Note: Processes and guidelines for NPS account registration are subject to change. Always confirm the latest requirements with authorized sources or Points of Presence.
What is the National Pension Scheme Login Process?
Once you have your NPS account and PRAN (Permanent Retirement Account Number), you can log in through different platforms, such as the NSDL NPS portal, KFintech NPS portal, or even through your net banking account. Here’s how you can log in using the two main portals:
1. Through NSDL NPS Portal
To log in for the first time via the NSDL NPS portal, follow these steps:
Step 1: Visit the official NSDL NPS portal.
Step 2: Click on ‘Login with PRAN/IPIN’.
Step 3: You will be directed to the login page. Select ‘Reset Password’ to create a new password.
Step 4: Enter your PRAN, date of birth, and a new password.
Step 5: Confirm the new password and complete the CAPTCHA.
Step 6: Click Submit to proceed.
Step 7: You will receive an OTP (One-Time Password) on your registered mobile number.
Step 8: Enter the OTP to confirm the new password.
Step 9: After successful confirmation, you can log in using your PRAN and the new password.
2. Through KFintech NPS Portal
To log in for the first time via the KFintech NPS portal, follow these steps:
Step 1: Visit the official KFintech NPS portal.
Step 2: Click on ‘Login’, then select ‘Existing Subscriber’.
Step 3: On the login page, click ‘Generate/Reset Password’.
Step 4: Enter your PRAN, date of birth, and the CAPTCHA code, then click Submit.
Step 5: You will receive an OTP on your registered mobile number.
Step 6: Enter the OTP and set a new password.
Step 7: After successfully creating your password, you can use it to log in to your NPS account.
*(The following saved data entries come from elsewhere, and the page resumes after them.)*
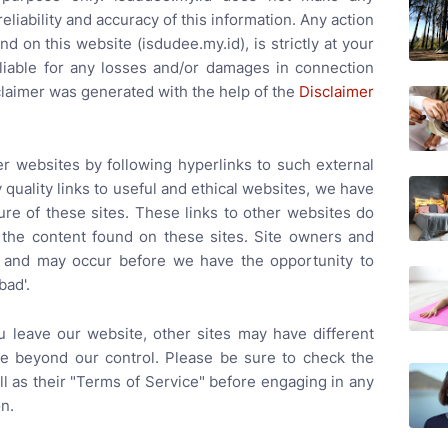
liability and accuracy of this information. Any action
d on this website (isdudee.my.id), is strictly at your
 liable for any losses and/or damages in connection
claimer was generated with the help of the
Disclaimer
er websites by following hyperlinks to such external
y quality links to useful and ethical websites, we have
ure of these sites. These links to other websites do
 the content found on these sites. Site owners and
 and may occur before we have the opportunity to
bad'.
 leave our website, other sites may have different
re beyond our control. Please be sure to check the
ell as their "Terms of Service" before engaging in any
n.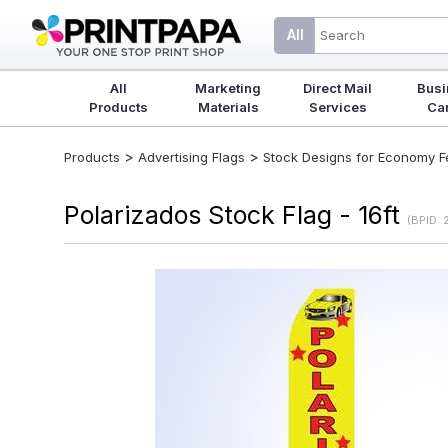
All
All
Marketing
Direct Mail
Busi
Products
Materials
Services
Ca
>
>
Products
Advertising Flags
Stock Designs for Economy Fea
Polarizados Stock Flag - 16ft
(BPID: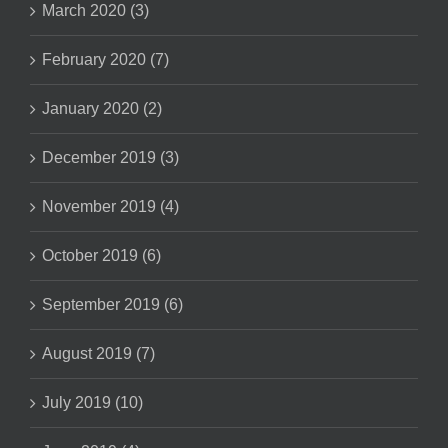
March 2020 (3)
February 2020 (7)
January 2020 (2)
December 2019 (3)
November 2019 (4)
October 2019 (6)
September 2019 (6)
August 2019 (7)
July 2019 (10)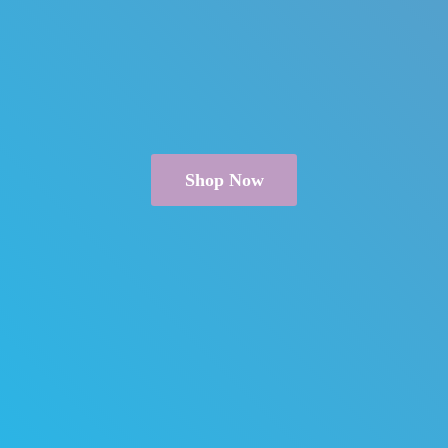
Shop Now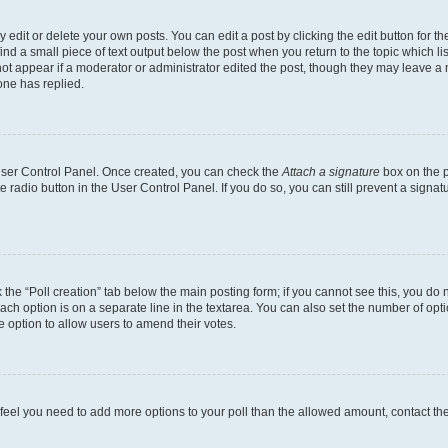
dit or delete your own posts. You can edit a post by clicking the edit button for the
ind a small piece of text output below the post when you return to the topic which li
not appear if a moderator or administrator edited the post, though they may leave a n
ne has replied.
 User Control Panel. Once created, you can check the
Attach a signature
box on the p
te radio button in the User Control Panel. If you do so, you can still prevent a sign
ck the “Poll creation” tab below the main posting form; if you cannot see this, you do 
each option is on a separate line in the textarea. You can also set the number of op
 the option to allow users to amend their votes.
you feel you need to add more options to your poll than the allowed amount, contact th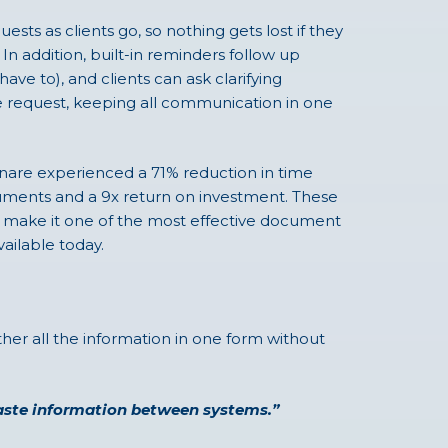
sts as clients go, so nothing gets lost if they
In addition, built-in reminders follow up
have to), and clients can ask clarifying
he request, keeping all communication in one
nare experienced a 71% reduction in time
uments and a 9x return on investment. These
ake it one of the most effective document
ailable today.
ther all the information in one form without
 paste information between systems.”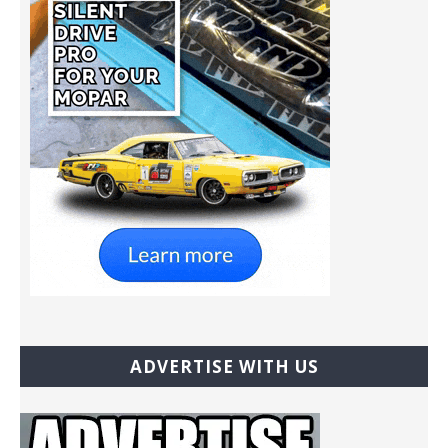
ADVERTISE WITH US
The National Pension Scheme (NPS) offers a comprehensive, flexible retirement solution for Indian citizens, providing the opportunity for higher returns, tax benefits, and the security of a stable pension. Whether you are a salaried individual, a private-sector employee, or someone seeking better retirement planning, NPS ensures you stay financially secure during your post-retirement years. With options to contribute voluntarily and tax-saving deductions, NPS is an ideal option to start your long-term financial planning.